En réanimation, Guisset observe qu’il n’y a pas de patients avec des directives anticipées,
ni de personnes de confiance.
Notion de non obstination déraisonnable abordée par les réanimateurs provoque
soulagement chez la famille et le patient.
Mme Beckman, sociologue :
Depuis plus d’un an, elle travaille avec la ligue contre le cancer.
Elle souligne le rôle primordial des bénévoles pour l’accompagnement en fin de vie.
Ce sont les citoyens militants qui ont poussé à cette loi. Fort engagement avec l’apparition
dans les années 80 des soins palliatifs.
Loi a été portée par les médecins, citoyens qui s’insurgent contre la solitude du mourant,
l’acharnement thérapeutique.
Rôle important des militants bénévoles : rôle étrange car rôle de rébellion, sont porteurs
du hors- la-loi.
Débat sur les conflits de responsabilité : qui va décider du laisser mourir ? Familles,
médecins, patients ?
Rôle de compassion, de sollicitude, d’amour- gestes qui ne sont plus techniques pour ceux
qui accompagnent.
Bénévoles sont témoins, citoyens, représentants, de la société civile.
Attention : pas de clivage techniciens (soignants) / bénévoles. Ex : association Alliance en
Aquitaine travail en réseau à l’extérieur de ces associations.
Loi qui permet de faire avancer le mouvement bénévole, car le bénévolat devient légitime.
Soutien des proches et malades, de ceux qui accompagnent = le fait de cheminer avec la
personne. Actes qui dépassent l’altruisme. Travail de partenariat avec l’équipe soignante.
Le bénévolat va décloisonner un certain nombre de fonctions et renoue avec la tradition
humaniste.

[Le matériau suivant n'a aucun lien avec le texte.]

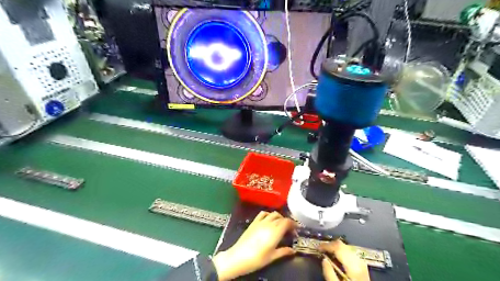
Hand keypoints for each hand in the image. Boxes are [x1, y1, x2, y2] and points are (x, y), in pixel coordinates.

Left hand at [211, 211, 295, 279]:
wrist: (238, 257)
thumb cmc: (257, 259)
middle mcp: (269, 223)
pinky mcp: (254, 222)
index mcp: (275, 231)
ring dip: (279, 217)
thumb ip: (284, 251)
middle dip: (287, 222)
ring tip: (280, 224)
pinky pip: (263, 213)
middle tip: (290, 229)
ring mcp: (260, 221)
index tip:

Ils font équipe avec les soignants.
Mission de veille sociétale et de vigilance éthique pour les bénévoles : éviter que cette loi
devienne trop libérale, pour qu’elle reste une bonne loi.

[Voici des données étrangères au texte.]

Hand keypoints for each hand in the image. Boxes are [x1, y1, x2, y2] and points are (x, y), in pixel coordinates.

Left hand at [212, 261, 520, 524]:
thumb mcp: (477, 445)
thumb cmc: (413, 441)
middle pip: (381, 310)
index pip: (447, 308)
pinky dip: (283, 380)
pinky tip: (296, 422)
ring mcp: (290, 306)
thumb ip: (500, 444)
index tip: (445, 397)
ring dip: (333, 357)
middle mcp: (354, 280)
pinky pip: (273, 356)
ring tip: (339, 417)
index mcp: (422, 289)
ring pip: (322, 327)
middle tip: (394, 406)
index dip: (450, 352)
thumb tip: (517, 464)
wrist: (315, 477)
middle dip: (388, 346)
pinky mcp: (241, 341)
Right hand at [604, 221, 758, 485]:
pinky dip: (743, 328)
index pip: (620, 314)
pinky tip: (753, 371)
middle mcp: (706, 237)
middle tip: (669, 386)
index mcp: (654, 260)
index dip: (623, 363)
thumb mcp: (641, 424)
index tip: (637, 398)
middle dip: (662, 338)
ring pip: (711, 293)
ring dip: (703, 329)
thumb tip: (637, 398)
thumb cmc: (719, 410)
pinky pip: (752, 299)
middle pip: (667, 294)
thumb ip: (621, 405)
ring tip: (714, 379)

Gerard Miller, psychologue, Bergonié.
La loi Leonetti vient s’inscrire dans quelque chose du registre de l’intime : le fait de parler,
d’être au lit du malade.
Question du rapport de la loi à l’interdit : loi qui pose une série d’articles, qui reprend à
son compte l’interdit du meurtre. Réveille les angoisses archaiques, les fantasmes de toute-
puissance. Conflit fantasmatique/ réalité.

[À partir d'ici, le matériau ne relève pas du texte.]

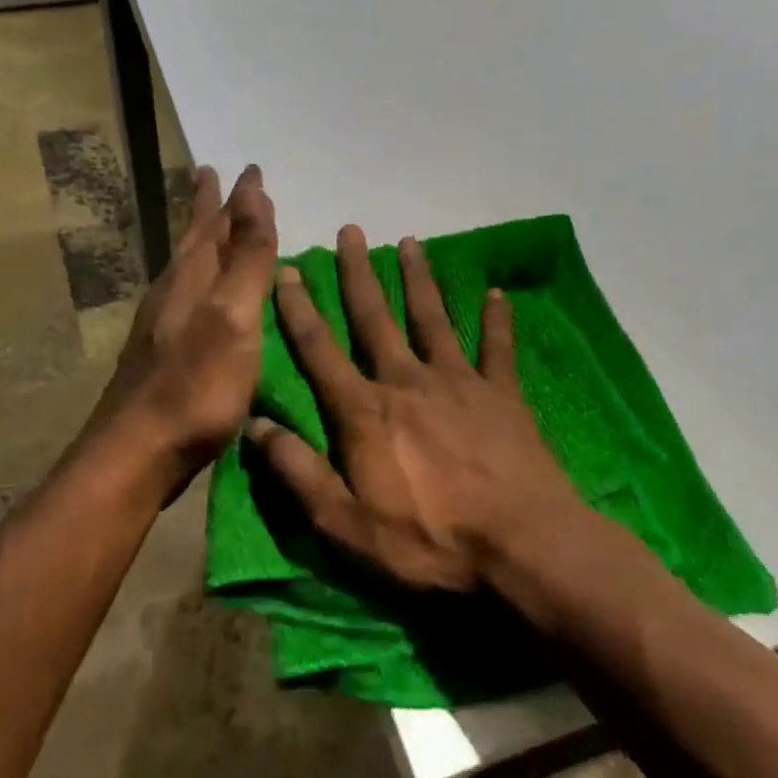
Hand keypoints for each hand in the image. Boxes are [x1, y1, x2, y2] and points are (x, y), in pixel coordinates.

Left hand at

Cette loi est un garde- fou.
Forme rigide presque inhumaine de la loi, car elle se fonde sur des listes, procédures
d’exigence et des rapports qualité/ soins.
Fait oublier l’intensité humaine mais loi qui porte du fondamentalement humain.
Inventer l’impossible impensable : le moment de mourir.
Concept de dignité : le médecin sauvegarde la dignité du mourant. Dignité du latin décent,
convenable, honoré.
Le mourant par- delà son apparence, ses douleurs, est- il respectable au point de garder sa
capacité de transmettre quelque chose d’utile ?
Respectable situe le sujet comme tel par la société.
Notion de douleur : ce qui échappe à la mesure. Inquiétante étrangeté.
Douleur aliénante car fige le patient dans une torpeur qui contraint l’entourage à faire
quelque chose à tout prix.
Pour elle, il est impossible d’envisager une aide psychologique avec un patient dont on n’a
pas soigné la douleur physique ; car le patient grabataire, dépendant a son énergie psychique
mobilisée contre la douleur.
Conclusion
L’équipe est indispensable, incontournable.
Le colloque singulier du médecin trouve ses limites.
L’équipe est un garde- fou dans sa prise de décision.
Le temps de délibération permet de partager l’incertitude.
L’accompagnement en fin de vie doit se faire avec autant de pratique et de méticulosité
que le chirurgien lorsqu’il opère.
Loi qui permet de déculpabiliser les soignants.